To solve this fractions problem, we must find the ratio of the number of total boxes packed by the first-shift to the total number of boxes packed by both shifts together. From the information given, we know that there were 2/3 as many first-shift workers as second-shift workers and, inverting the second fraction, we know that each first-shift worker packed 3/4 as many boxes as each individual second-shift worker. From here, multiplying the ratio of workers by the ratio of work per individual gives the fraction of total first-shift boxes relative to the second shift. This is done as (2/3) × (3/4) = 6/12 = 1/2. Thus, the first shift packs half as many boxes as the second shift. We can compute the first-shift boxes relative to the total by: (first-shift fraction) / (first-shift fraction + second-shift fraction) = 1 / (1+2) = 1/3. Thus the first shift does 1/3 of the total work. We must look for two numbers in the table that are related by a factor of 3. The only two numbers are 12 and 36, meaning that the first shift packed 12 boxes, and the total number of boxes packed by both shifts was 3 × 12 = 36. Alternatively, one could use numbers to establish the relationship between the number of total boxes packed by the first shift and the number of total boxes packed by the two shifts together. We use our fractional ratios to choose smart numbers and assign 2 workers to the first shift, 3 workers to the second shift, 3 boxes per individual on the first shift, and 4 boxes per individual on the second shift. This gives: Total First-shift Boxes = (2 workers) × (3 boxes per worker) = 6 boxes Total Second-shift Boxes = (3 workers) × (4 boxes per worker) = 12 boxes Total Boxes Overall = 12 boxes + 6 boxes = 18 boxes. Again, from this we can derive that the ratio of first-shift boxes to the total boxes packed is 6/18 = 1/3. Column 1: The correct answer is C. Column 2: The correct answer is E.

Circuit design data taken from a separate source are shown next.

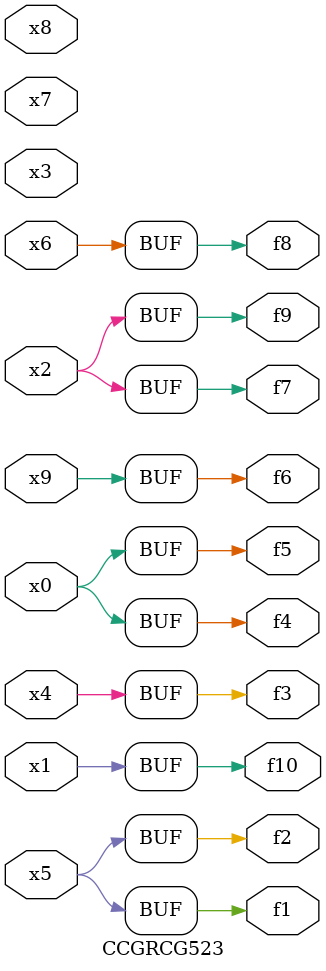
<source format=v>
module CCGRCG523(
	input x0, x1, x2, x3, x4, x5, x6, x7, x8, x9,
	output f1, f2, f3, f4, f5, f6, f7, f8, f9, f10
);
	assign f1 = x5;
	assign f2 = x5;
	assign f3 = x4;
	assign f4 = x0;
	assign f5 = x0;
	assign f6 = x9;
	assign f7 = x2;
	assign f8 = x6;
	assign f9 = x2;
	assign f10 = x1;
endmodule

</source>
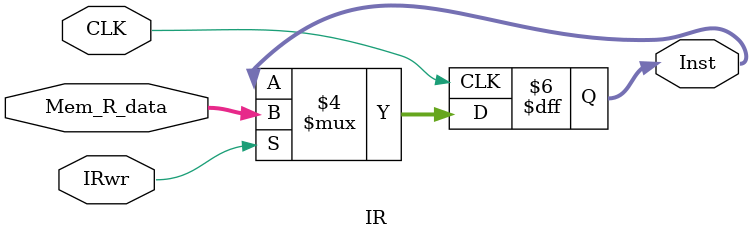
<source format=v>
`timescale 1ns / 1ps

module IR(
    input CLK,
    input [31:0] Mem_R_data,
    input IRwr,
    output reg [31:0] Inst
    );
    always @(negedge CLK)
    begin
        if(IRwr==1) Inst=Mem_R_data;
    end
endmodule

</source>
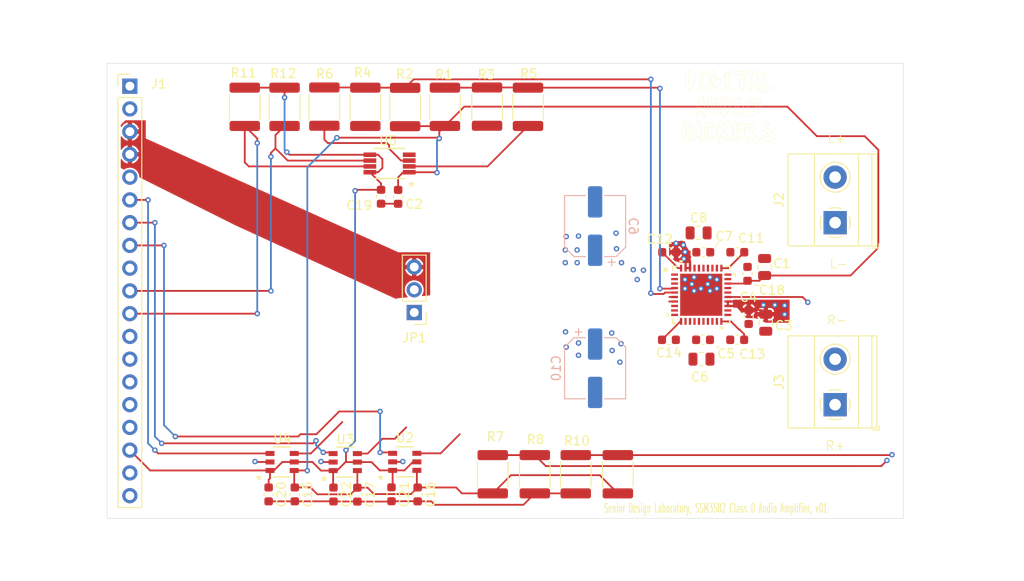
<source format=kicad_pcb>
(kicad_pcb (version 20221018) (generator pcbnew)

  (general
    (thickness 1.6)
  )

  (paper "A4")
  (layers
    (0 "F.Cu" signal)
    (31 "B.Cu" signal)
    (32 "B.Adhes" user "B.Adhesive")
    (33 "F.Adhes" user "F.Adhesive")
    (34 "B.Paste" user)
    (35 "F.Paste" user)
    (36 "B.SilkS" user "B.Silkscreen")
    (37 "F.SilkS" user "F.Silkscreen")
    (38 "B.Mask" user)
    (39 "F.Mask" user)
    (40 "Dwgs.User" user "User.Drawings")
    (41 "Cmts.User" user "User.Comments")
    (42 "Eco1.User" user "User.Eco1")
    (43 "Eco2.User" user "User.Eco2")
    (44 "Edge.Cuts" user)
    (45 "Margin" user)
    (46 "B.CrtYd" user "B.Courtyard")
    (47 "F.CrtYd" user "F.Courtyard")
    (48 "B.Fab" user)
    (49 "F.Fab" user)
    (50 "User.1" user)
    (51 "User.2" user)
    (52 "User.3" user)
    (53 "User.4" user)
    (54 "User.5" user)
    (55 "User.6" user)
    (56 "User.7" user)
    (57 "User.8" user)
    (58 "User.9" user)
  )

  (setup
    (stackup
      (layer "F.SilkS" (type "Top Silk Screen"))
      (layer "F.Paste" (type "Top Solder Paste"))
      (layer "F.Mask" (type "Top Solder Mask") (thickness 0.01))
      (layer "F.Cu" (type "copper") (thickness 0.035))
      (layer "dielectric 1" (type "core") (thickness 1.51) (material "FR4") (epsilon_r 4.5) (loss_tangent 0.02))
      (layer "B.Cu" (type "copper") (thickness 0.035))
      (layer "B.Mask" (type "Bottom Solder Mask") (thickness 0.01))
      (layer "B.Paste" (type "Bottom Solder Paste"))
      (layer "B.SilkS" (type "Bottom Silk Screen"))
      (copper_finish "None")
      (dielectric_constraints no)
    )
    (pad_to_mask_clearance 0.038)
    (pcbplotparams
      (layerselection 0x00010fc_ffffffff)
      (plot_on_all_layers_selection 0x0000000_00000000)
      (disableapertmacros false)
      (usegerberextensions false)
      (usegerberattributes true)
      (usegerberadvancedattributes true)
      (creategerberjobfile true)
      (dashed_line_dash_ratio 12.000000)
      (dashed_line_gap_ratio 3.000000)
      (svgprecision 4)
      (plotframeref false)
      (viasonmask false)
      (mode 1)
      (useauxorigin false)
      (hpglpennumber 1)
      (hpglpenspeed 20)
      (hpglpendiameter 15.000000)
      (dxfpolygonmode true)
      (dxfimperialunits true)
      (dxfusepcbnewfont true)
      (psnegative false)
      (psa4output false)
      (plotreference true)
      (plotvalue true)
      (plotinvisibletext false)
      (sketchpadsonfab false)
      (subtractmaskfromsilk false)
      (outputformat 1)
      (mirror false)
      (drillshape 1)
      (scaleselection 1)
      (outputdirectory "")
    )
  )

  (net 0 "")
  (net 1 "OUTL-")
  (net 2 "OUTL+")
  (net 3 "OUTR-")
  (net 4 "OUTR+")
  (net 5 "GND")
  (net 6 "SCL_AMP")
  (net 7 "SDA_AMP")
  (net 8 "LRCLK")
  (net 9 "SDATA")
  (net 10 "BCLK")
  (net 11 "BSTR+")
  (net 12 "PVDD")
  (net 13 "BSTR-")
  (net 14 "+5V")
  (net 15 "ADDR0")
  (net 16 "ADDR1")
  (net 17 "+1V8")
  (net 18 "BSTL-")
  (net 19 "BSTL+")
  (net 20 "+3.3V")
  (net 21 "SDA_3V3")
  (net 22 "SCL_3V3")
  (net 23 "SDA")
  (net 24 "SCL")
  (net 25 "+12V")
  (net 26 "unconnected-(J1-Pin_5-Pad5)")
  (net 27 "BCLK_3V3")
  (net 28 "LRCLK_3V3")
  (net 29 "SDATA_3V3")
  (net 30 "unconnected-(J1-Pin_9-Pad9)")
  (net 31 "unconnected-(J1-Pin_12-Pad12)")
  (net 32 "unconnected-(J1-Pin_13-Pad13)")
  (net 33 "unconnected-(J1-Pin_14-Pad14)")
  (net 34 "unconnected-(J1-Pin_15-Pad15)")

  (footprint "Connector_PinHeader_2.54mm:PinHeader_1x03_P2.54mm_Vertical" (layer "F.Cu") (at 137.16 106.553 180))

  (footprint "Resistor_SMD:R_1812_4532Metric" (layer "F.Cu") (at 131.699 83.5875 -90))

  (footprint "Connector_PinHeader_2.54mm:PinHeader_1x19_P2.54mm_Vertical" (layer "F.Cu") (at 105.41 81.28))

  (footprint "Capacitor_SMD:C_0805_2012Metric" (layer "F.Cu") (at 168.91 97.663))

  (footprint "Capacitor_SMD:C_0603_1608Metric" (layer "F.Cu") (at 134.62 126.847 -90))

  (footprint "Capacitor_SMD:C_0603_1608Metric" (layer "F.Cu") (at 165.595 109.601 180))

  (footprint "Capacitor_SMD:C_0603_1608Metric" (layer "F.Cu") (at 165.621 99.822 180))

  (footprint "Capacitor_SMD:C_0805_2012Metric" (layer "F.Cu") (at 176.276 101.473 90))

  (footprint "Resistor_SMD:R_1812_4532Metric" (layer "F.Cu") (at 159.893 124.6085 90))

  (footprint "Resistor_SMD:R_1812_4532Metric" (layer "F.Cu") (at 149.86 83.5875 90))

  (footprint "Resistor_SMD:R_1812_4532Metric" (layer "F.Cu") (at 127.127 83.566 90))

  (footprint "TerminalBlock_Phoenix:TerminalBlock_Phoenix_MKDS-1,5-2-5.08_1x02_P5.08mm_Horizontal" (layer "F.Cu") (at 184.15 96.52 90))

  (footprint "Resistor_SMD:R_1812_4532Metric" (layer "F.Cu") (at 155.194 124.6085 -90))

  (footprint "Resistor_SMD:R_1812_4532Metric" (layer "F.Cu") (at 122.682 83.5875 -90))

  (footprint "Resistor_SMD:R_1812_4532Metric" (layer "F.Cu") (at 145.288 83.566 -90))

  (footprint "Capacitor_SMD:C_0805_2012Metric" (layer "F.Cu") (at 176.403 107.696 -90))

  (footprint "I2C_Level_Shift:SOT505-1_NXP" (layer "F.Cu") (at 134.4041 89.916 180))

  (footprint "MountingHole:MountingHole_3.2mm_M3" (layer "F.Cu") (at 187.96 125.73))

  (footprint "Capacitor_SMD:C_0603_1608Metric" (layer "F.Cu") (at 169.405 109.601))

  (footprint "Capacitor_SMD:C_0603_1608Metric" (layer "F.Cu") (at 128.143 126.873 -90))

  (footprint "Resistor_SMD:R_1812_4532Metric" (layer "F.Cu") (at 145.923 124.6085 90))

  (footprint "TerminalBlock_Phoenix:TerminalBlock_Phoenix_MKDS-1,5-2-5.08_1x02_P5.08mm_Horizontal" (layer "F.Cu") (at 184.15 116.84 90))

  (footprint "1Bit_Level_Shift:SOT26-6_DIO" (layer "F.Cu") (at 136.09955 123.225001))

  (footprint "Resistor_SMD:R_1812_4532Metric" (layer "F.Cu") (at 150.622 124.6085 -90))

  (footprint "Capacitor_SMD:C_0805_2012Metric" (layer "F.Cu") (at 169.23 111.76))

  (footprint "Capacitor_SMD:C_0603_1608Metric" (layer "F.Cu") (at 120.904 126.86 -90))

  (footprint "Capacitor_SMD:C_0603_1608Metric" (layer "F.Cu") (at 133.4545 93.6276 -90))

  (footprint "Capacitor_SMD:C_0603_1608Metric" (layer "F.Cu") (at 130.81 126.886 -90))

  (footprint "Capacitor_SMD:C_0603_1608Metric" (layer "F.Cu") (at 174.498 107.053 -90))

  (footprint "SSM3582_ClassD_Audio_Amp:CP_40_7_ADI" (layer "F.Cu") (at 169.199999 104.5718))

  (footprint "Resistor_SMD:R_1812_4532Metric" (layer "F.Cu") (at 140.589 83.5875 90))

  (footprint "1Bit_Level_Shift:SOT26-6_DIO" (layer "F.Cu") (at 122.40955 123.238001))

  (footprint "Resistor_SMD:R_1812_4532Metric" (layer "F.Cu") (at 118.237 83.5875 -90))

  (footprint "Capacitor_SMD:C_0603_1608Metric" (layer "F.Cu") (at 123.825 126.86 -90))

  (footprint "Capacitor_SMD:C_0603_1608Metric" (layer "F.Cu") (at 173.228 99.822))

  (footprint "Capacitor_SMD:C_0603_1608Metric" (layer "F.Cu")
    (tstamp cfca9cf3-6282-4730-b0db-adf49ea7e2e6)
    (at 135.3595 93.6406 -90)
    (descr "Capacitor SMD 0603 (1608 Metric), square (rectangular) end terminal, IPC_7351 nominal, (Body size source: IPC-SM-782 page 76, https://www.pcb-3d.com/wordpress/wp-content/uploads/ipc-sm-782a_amendment_1_and_2.pdf), generated with kicad-footprint-generator")
    (tags "
... [215198 chars truncated]
</source>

The conclusion of the argument is that the Dante 5000 is more reliable than the company's other stone-cutting machines and the premise is that there have been fewer customer complaints about the Dante 5000 than about the company's other industrial stone-cutting machines over the last six months. This argument assumes a number of things! Do breakdowns in unreliable machines typically occur within the first six months? Have enough Dante 5000's been sold to make a reasonable comparison with the other stone-cutting machines? Option A: The Dante 5000 is the most expensive stone-cutting machine produced by the company. The argument is not about cost. This is out of scope. Option B: There are other stone-cutting machines that are considered more reliable than the Dante 5000. The argument is only about this company's stone-cutting machines. Other machines may be from other companies, so this is out of scope. Option C: The Dante 5000 performed very well in initial testing. The argument is reliability measured in terms of breakdowns, not about performance. This is out of scope. Option D: Stone-cutting machines usually break down very quickly under industrial use if they are not reliable. - Strengthens This option directly strengthens the conclusion that the Dante 5000 is more reliable than the company's other machines because it makes it more likely that six months would be enough time to see breakdowns if the machine were unreliable. Note that this statement does not plug all of the holes in the argument! It just makes this weak argument slightly stronger. Option E: Very few customers have purchased a Dante 5000. - Weakens This option directly weakens the conclusion by providing a good alternative interpretation of the low number of customer complaints. If very few customers have bought the machine, then a small number of complaints could actually represent a high rate (percent) of complaints. This choice points up the classic difference between absolute numbers and percents. Option F: The Dante 5000 employs a new technology that is more precise than that used by our previous stone-cutting machines. The argument is concerned with reliability measured in terms of breakdowns, not about precision. This choice is out of scope. Column 1: The correct answer is D. Column 2: The correct answer is E.